Check each statement against the text on registering ultrasound with MR images, and answer yes or no while quoting the words from the text that decide it. 1. The ultrasound images are segmented in real time to extract the bone contour. 2. The proposed algorithm matches ultrasound images with preoperative computed tomography images of the humerus. 3. The patient anatomy is scanned with the ultrasound probe before the calibration step.

▶ [TEXT SHOWN]:
--------

Over the last twenty years, image-guided interventions have been greatly expanded by the advances in medical imaging and computing power. A key step for any image-guided intervention is to find the image-to-patient transformation matrix, which is the transformation matrix between the preoperative 3D model of patient anatomy and the real position of the patient in the operating room. In this work, we propose a robust registration algorithm to match ultrasound (US) images with preoperative Magnetic Resonance (MR) images of the Humerus.

MATERIALS AND METHODS

The fusion of preoperative MR images with intra-operative US images is performed through an NDI Spectra® Polaris system and a L12-5L60N TELEMED® ultrasound transducer. The use of an ultrasound probe requires a calibration procedure in order to determine the transformation between an US image pixel and its position according to a global reference system.

After the calibration step, the patient anatomy is scanned with US probe. US images are segmented in real time in order to extract the desired bone contour. The use of an optical measurement system together with trackers and the previously-computed calibration matrix makes it possible to assign a world coordinate position to any pixel of the 2D US image. As a result, the set of US pixels extracted from the images results in a cloud of 3D points which will be registered with the 3D Humerus model reconstructed from MR images.

--------

▶ [SUPPLIED ENTRIES]:
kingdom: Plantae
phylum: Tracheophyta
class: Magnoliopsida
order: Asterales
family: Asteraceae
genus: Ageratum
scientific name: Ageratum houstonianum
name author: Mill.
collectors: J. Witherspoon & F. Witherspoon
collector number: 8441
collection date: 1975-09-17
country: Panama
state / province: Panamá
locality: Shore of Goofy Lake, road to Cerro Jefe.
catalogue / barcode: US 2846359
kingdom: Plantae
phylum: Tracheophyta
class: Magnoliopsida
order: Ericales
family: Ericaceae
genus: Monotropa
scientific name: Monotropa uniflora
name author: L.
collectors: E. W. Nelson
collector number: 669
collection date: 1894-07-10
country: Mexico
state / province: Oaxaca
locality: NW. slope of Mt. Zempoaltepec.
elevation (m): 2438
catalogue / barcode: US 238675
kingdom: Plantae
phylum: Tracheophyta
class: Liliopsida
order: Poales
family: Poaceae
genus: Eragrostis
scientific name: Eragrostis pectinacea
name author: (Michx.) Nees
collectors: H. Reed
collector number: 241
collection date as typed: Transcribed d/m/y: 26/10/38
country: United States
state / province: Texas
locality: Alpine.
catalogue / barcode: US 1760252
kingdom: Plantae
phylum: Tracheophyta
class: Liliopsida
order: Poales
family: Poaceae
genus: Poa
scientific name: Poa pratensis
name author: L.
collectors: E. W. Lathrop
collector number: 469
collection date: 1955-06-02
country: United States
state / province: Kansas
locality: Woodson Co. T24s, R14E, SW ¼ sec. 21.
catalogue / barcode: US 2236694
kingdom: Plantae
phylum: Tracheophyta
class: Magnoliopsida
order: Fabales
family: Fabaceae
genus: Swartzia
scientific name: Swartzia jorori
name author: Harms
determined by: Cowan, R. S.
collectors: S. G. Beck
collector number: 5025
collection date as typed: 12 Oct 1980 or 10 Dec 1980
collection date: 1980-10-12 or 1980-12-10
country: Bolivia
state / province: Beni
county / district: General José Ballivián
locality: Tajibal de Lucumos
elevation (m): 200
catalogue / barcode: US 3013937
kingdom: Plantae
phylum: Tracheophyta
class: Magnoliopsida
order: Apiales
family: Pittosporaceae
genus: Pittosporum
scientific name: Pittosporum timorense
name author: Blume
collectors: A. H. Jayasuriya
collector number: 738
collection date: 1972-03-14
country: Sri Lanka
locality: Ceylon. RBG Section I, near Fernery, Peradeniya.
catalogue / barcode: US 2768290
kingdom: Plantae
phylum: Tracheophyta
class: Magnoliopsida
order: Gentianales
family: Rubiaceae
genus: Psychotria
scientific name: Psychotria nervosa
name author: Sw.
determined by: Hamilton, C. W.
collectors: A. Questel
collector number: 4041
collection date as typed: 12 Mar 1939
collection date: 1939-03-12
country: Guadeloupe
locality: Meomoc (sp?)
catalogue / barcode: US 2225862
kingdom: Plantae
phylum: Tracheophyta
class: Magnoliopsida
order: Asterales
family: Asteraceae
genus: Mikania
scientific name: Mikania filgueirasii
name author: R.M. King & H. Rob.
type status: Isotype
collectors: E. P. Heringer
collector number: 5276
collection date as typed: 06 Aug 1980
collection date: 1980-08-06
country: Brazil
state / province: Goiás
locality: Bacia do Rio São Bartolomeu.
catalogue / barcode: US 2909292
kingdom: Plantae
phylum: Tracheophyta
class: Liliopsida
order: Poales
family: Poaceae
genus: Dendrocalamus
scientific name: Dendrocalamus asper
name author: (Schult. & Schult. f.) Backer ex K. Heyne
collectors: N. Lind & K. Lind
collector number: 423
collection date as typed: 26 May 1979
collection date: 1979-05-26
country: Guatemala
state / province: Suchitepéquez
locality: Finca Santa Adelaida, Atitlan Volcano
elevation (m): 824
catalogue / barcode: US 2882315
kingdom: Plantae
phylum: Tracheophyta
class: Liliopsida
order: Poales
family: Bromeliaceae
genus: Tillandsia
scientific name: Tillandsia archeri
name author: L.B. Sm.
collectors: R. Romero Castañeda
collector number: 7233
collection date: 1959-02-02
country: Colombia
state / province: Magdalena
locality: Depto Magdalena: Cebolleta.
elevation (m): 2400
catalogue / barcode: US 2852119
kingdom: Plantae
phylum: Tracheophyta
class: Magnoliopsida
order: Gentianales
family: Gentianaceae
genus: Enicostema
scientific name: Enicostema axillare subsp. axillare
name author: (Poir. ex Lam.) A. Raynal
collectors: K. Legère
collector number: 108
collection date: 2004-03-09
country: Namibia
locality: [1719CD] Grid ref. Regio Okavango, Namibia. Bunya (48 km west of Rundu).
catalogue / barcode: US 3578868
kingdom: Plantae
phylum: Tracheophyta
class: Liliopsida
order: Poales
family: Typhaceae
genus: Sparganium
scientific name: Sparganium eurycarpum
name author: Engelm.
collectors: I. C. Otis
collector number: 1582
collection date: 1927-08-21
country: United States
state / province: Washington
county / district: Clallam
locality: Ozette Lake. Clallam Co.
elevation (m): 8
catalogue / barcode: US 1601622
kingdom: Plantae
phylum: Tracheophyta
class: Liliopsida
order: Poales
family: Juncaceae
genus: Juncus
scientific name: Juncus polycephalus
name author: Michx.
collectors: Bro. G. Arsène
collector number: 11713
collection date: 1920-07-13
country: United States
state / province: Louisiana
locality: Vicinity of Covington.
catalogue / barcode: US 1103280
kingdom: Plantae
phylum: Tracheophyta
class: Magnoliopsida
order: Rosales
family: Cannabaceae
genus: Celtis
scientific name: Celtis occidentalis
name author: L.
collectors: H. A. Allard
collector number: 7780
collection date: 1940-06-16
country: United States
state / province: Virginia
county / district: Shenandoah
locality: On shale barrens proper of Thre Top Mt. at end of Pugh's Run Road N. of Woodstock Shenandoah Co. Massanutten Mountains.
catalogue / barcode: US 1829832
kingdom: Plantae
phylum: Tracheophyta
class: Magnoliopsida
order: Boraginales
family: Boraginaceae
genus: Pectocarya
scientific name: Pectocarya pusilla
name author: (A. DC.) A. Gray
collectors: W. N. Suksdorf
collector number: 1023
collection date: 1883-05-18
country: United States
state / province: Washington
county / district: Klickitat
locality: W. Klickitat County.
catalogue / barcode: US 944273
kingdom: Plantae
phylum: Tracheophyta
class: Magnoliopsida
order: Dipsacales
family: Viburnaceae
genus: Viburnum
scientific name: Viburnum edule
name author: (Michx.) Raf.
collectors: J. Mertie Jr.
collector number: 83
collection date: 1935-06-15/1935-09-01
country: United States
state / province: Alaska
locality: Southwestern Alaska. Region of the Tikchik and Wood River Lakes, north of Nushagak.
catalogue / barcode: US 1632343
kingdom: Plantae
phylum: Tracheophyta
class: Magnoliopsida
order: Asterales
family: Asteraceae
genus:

--------

▶ [SOLUTION FOR THIS TASK]:
1. Yes: "US images are segmented in real time in order to extract the desired bone contour."
2. No: "we propose a robust registration algorithm to match ultrasound (US) images with preoperative Magnetic Resonance (MR) images of the Humerus."
3. No: "After the calibration step, the patient anatomy is scanned with US probe."